The synagogue is still standing, said to be the oldest in Europe and adjoined by the Jewish Museum, which lists on its walls the names of every Jew from Bohemia and Slovakia who perished in the Holocaust. Madeleine Albright, the former US secretary of state, was reputedly almost brought to tears by finding the names of her lost relatives there. Apparently, she never before suspected that she had been born Jewish, even though a cousin who remained in Czechoslovakia repeatedly urged her to come for a visit and face reality.

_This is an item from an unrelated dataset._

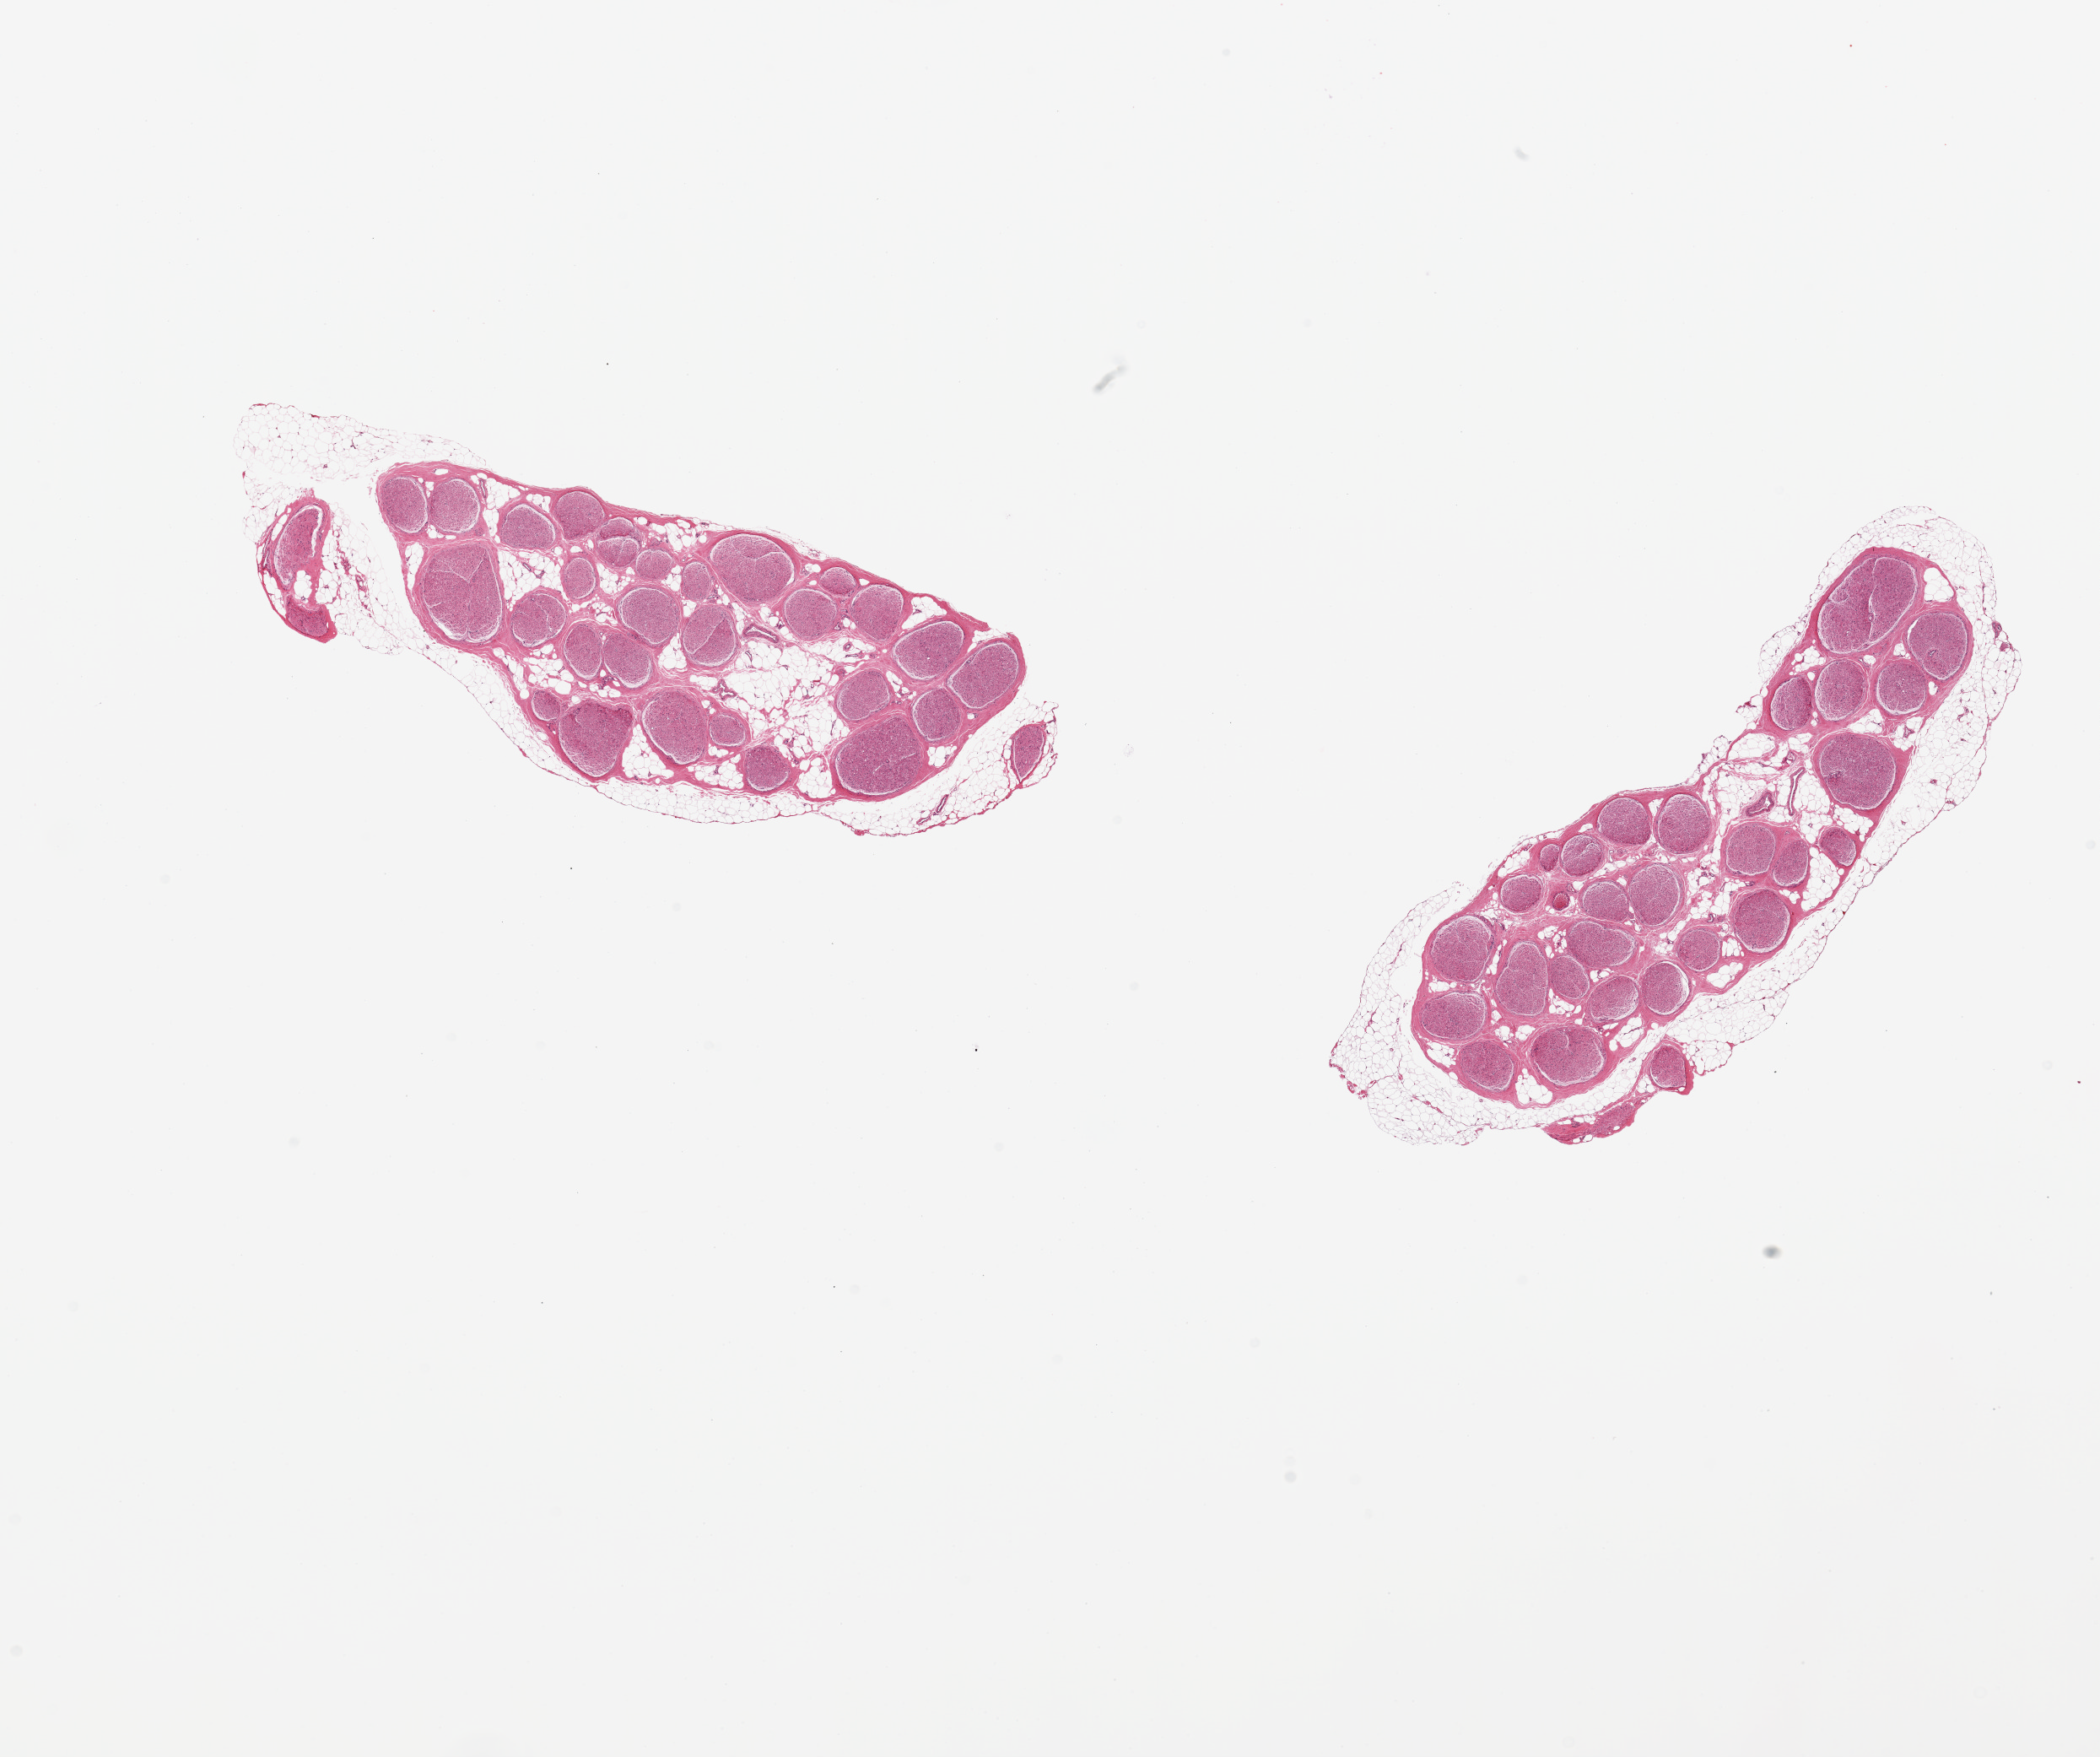
Whole-slide image, hematoxylin and eosin (H&E) stain, a low-resolution overview of the entire scanned area, about 19.7 x 16.5 mm (slide scanned at 20x); PAXgene-fixed paraffin-embedded (PFPE) section; section of tibial nerve (target tissue); donor tissue sample. Female donor.
Pathologist's review note for this sample: 2 pieces; both include ~25% internal and external fat combined.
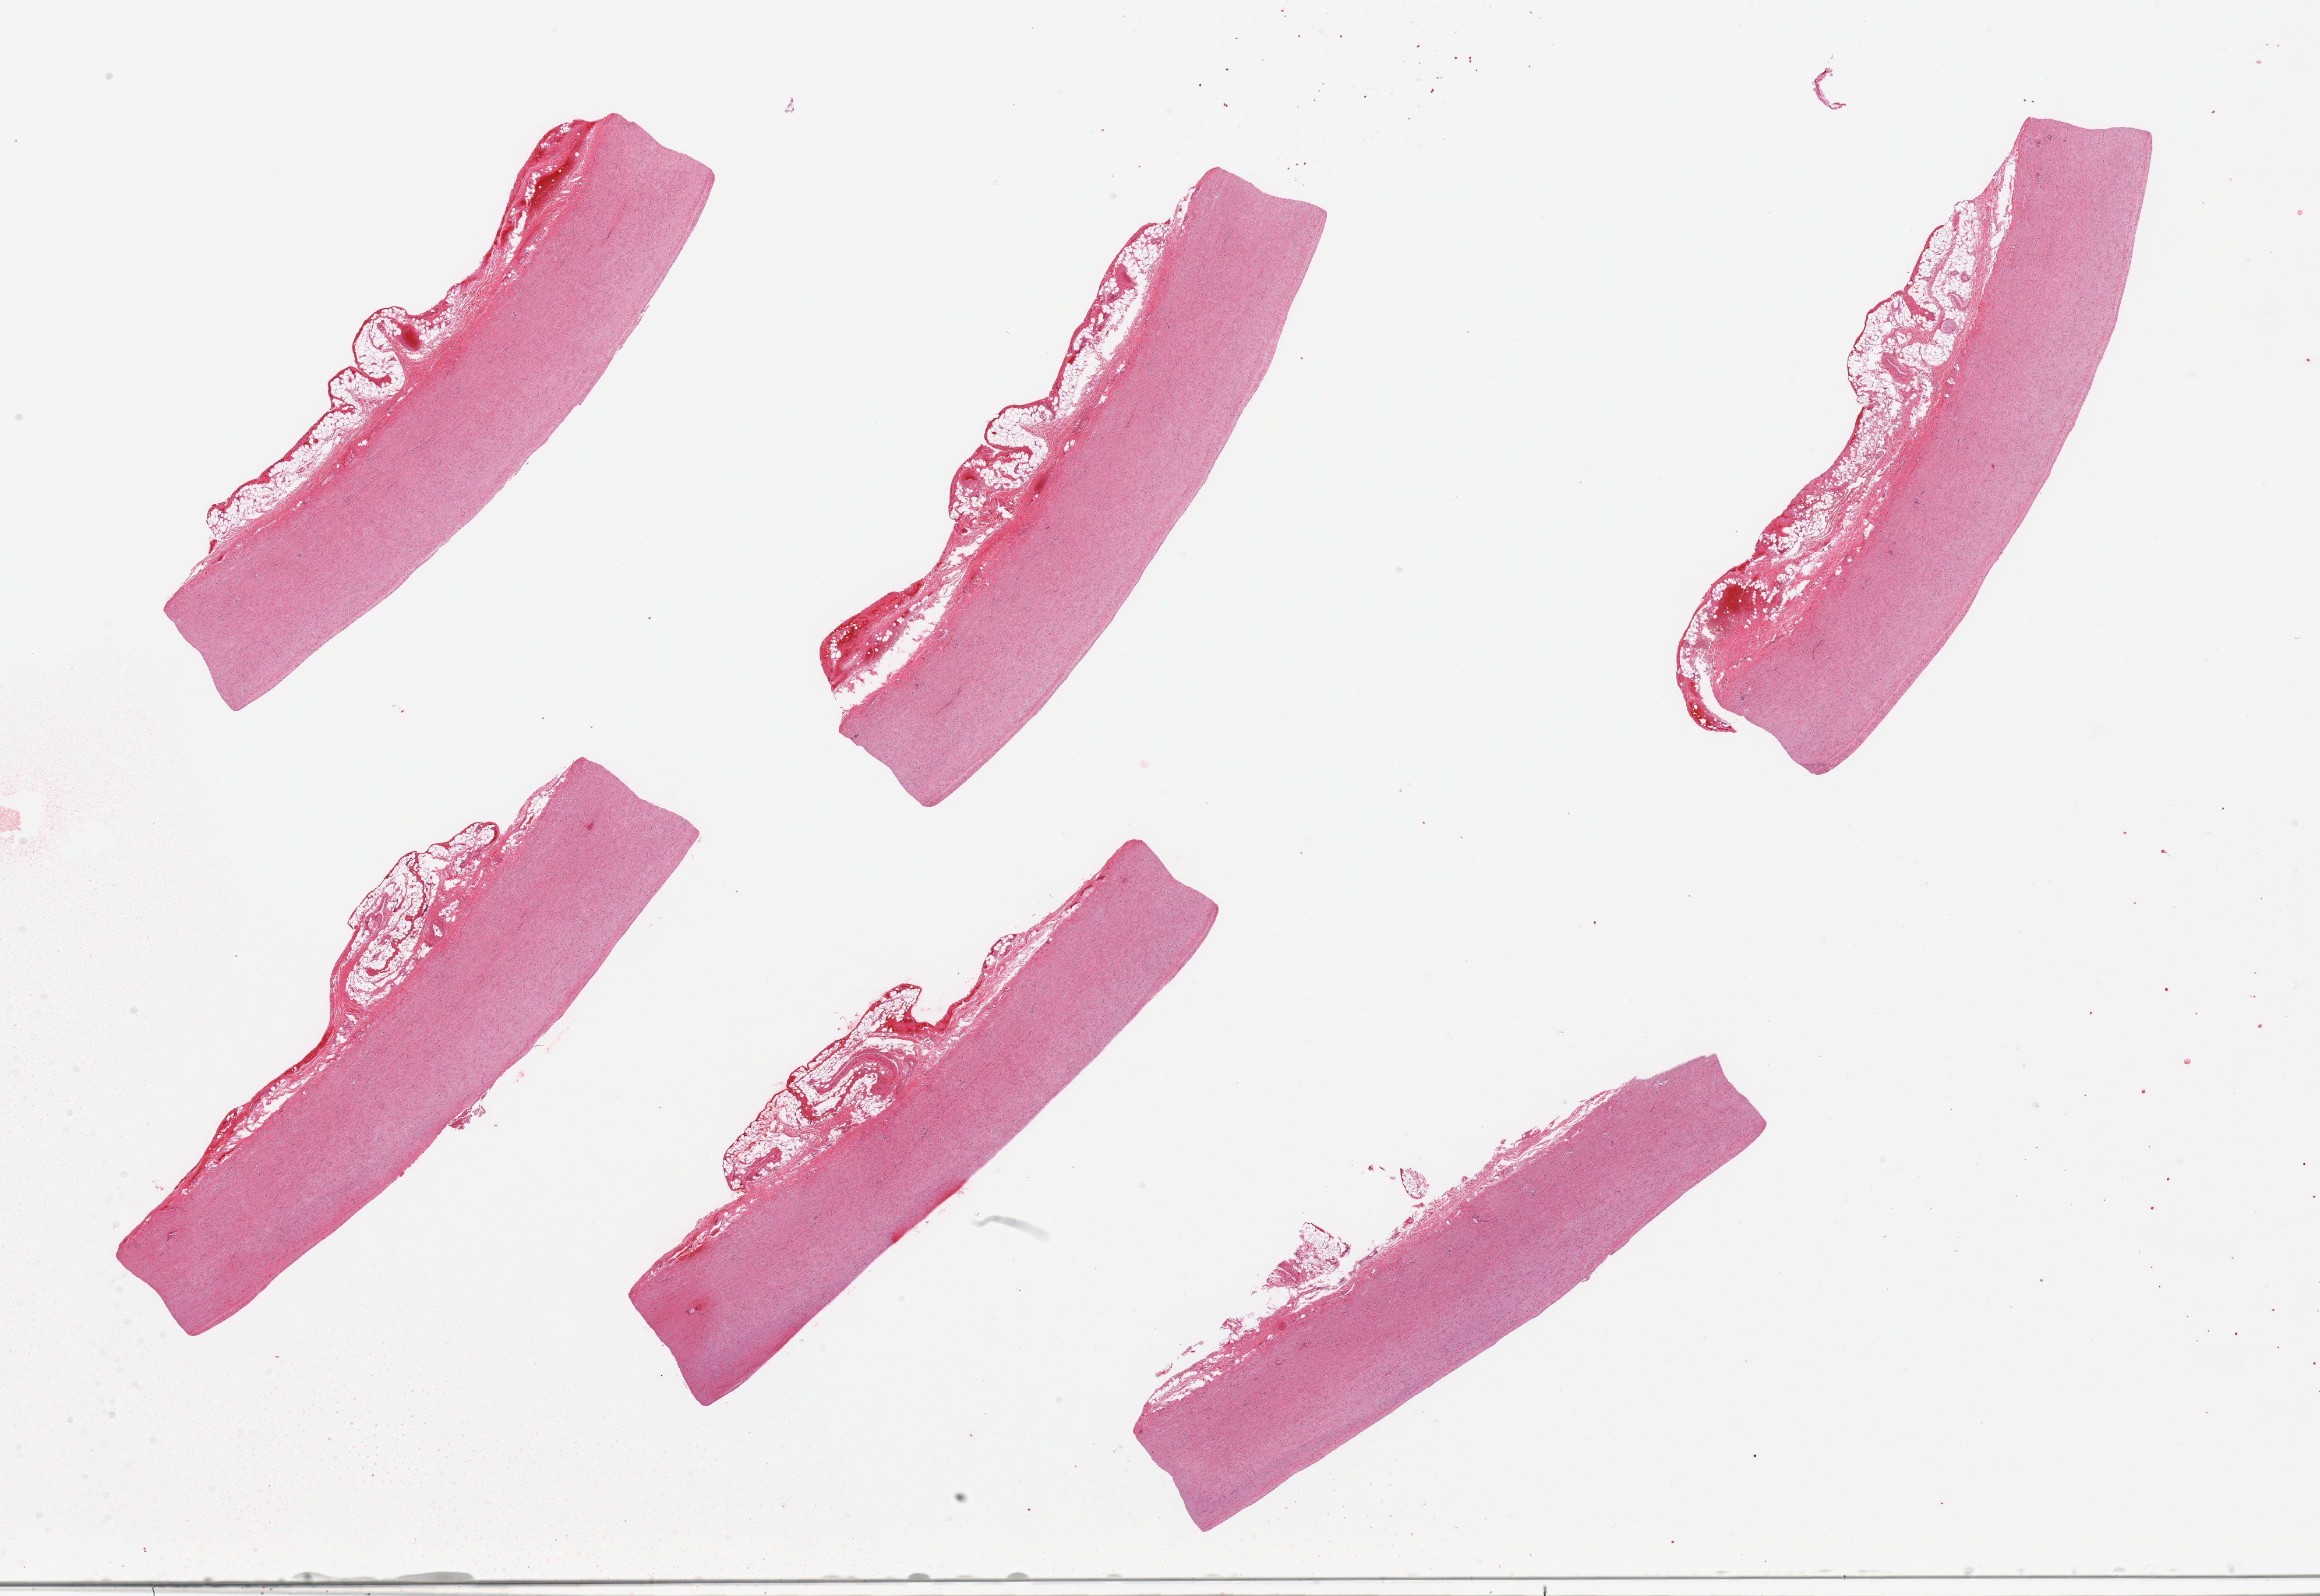
H&E whole-slide image — low-resolution overview of the scanned area, about 31.5 x 21.7 mm; PAXgene-fixed paraffin-embedded (PFPE) section; sampled site (target tissue): aorta; tissue donor sample. Male donor.
Reviewer comment on this tissue sample: 6 pieces; mild plaque, some residual attached fat/adventitia.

In the ancient Jewish cemetery behind the museum lie the remains of Rabbi Lev, allegedly the creator of the Golem. The purported likeness of the Golem is on sale nearby in several sizes, but the original, animated or not, probably never existed since the rabbi was of a strictly rationalist bent and such wizardry would have been an offense to his convictions. He lived in the time of the mad Emperor Rudolph, protector of alchemists and seeker of immortality, who alone is largely responsible for Prague’s fake fame.
In reality it was always a city of merchants and artisans, one of the richest commercial centers of the Austro-Hungarian Empire — something its beauty attests to, since the Imperial capital moved elsewhere after Rudolph. Between the wars, independent Czechoslovakia was one of Europe’s power engines; but decades of Communist slavery reduced it to mediocrity. When I first came to Prague in 1995, it was still shabby and unkempt as if awakening from a long sleep. Now it sparkles like a jewel in the gorgeous Indian summer.
Decades ago I was walking the streets of Moscow for what I thought was the last time. In my youth I loved Moscow desperately and could not imagine anything more beautiful. Perhaps I simply didn’t know any better. They used to say that Russian writers wither from nostalgia in exile, but I only missed my friends and considered the city one of them. Moscow isn’t a friend anymore. I go there quite often now; some old friends still survive and there are plenty of new ones. But I have a feeling that my city has been razed and a new one erected in its place, like the fake spic-and-span capital of some oil princedom — which happens to be the truth.
Somehow, it’s Prague that has became my home away from home. It is here that I returned from a journey to the desert where for seventeen years I wandered like the failed prophet in Pushkin’s poem — even though I can’t claim any revelation. But much was left unsaid during those years, and I am trying to make up for them.
Prague has risen from its Communist ashes, and it really is a jewel of a city. In a few weeks, following the sparrows and the Jews, I will leave it for Washington DC — a city which is also beautiful in its stately way, though who would have the temerity to call it a jewel?
Will I ever go back? Curiously, my employer bought me a return ticket with an open date — it’s cheaper than a one-way. I can visit the city again if I wish. But then I’d have to buy another return ticket to DC, which would start a veritable vicious circle. Never is more like it. Space is huge and time is short, or whatever they used to say in the antiquity.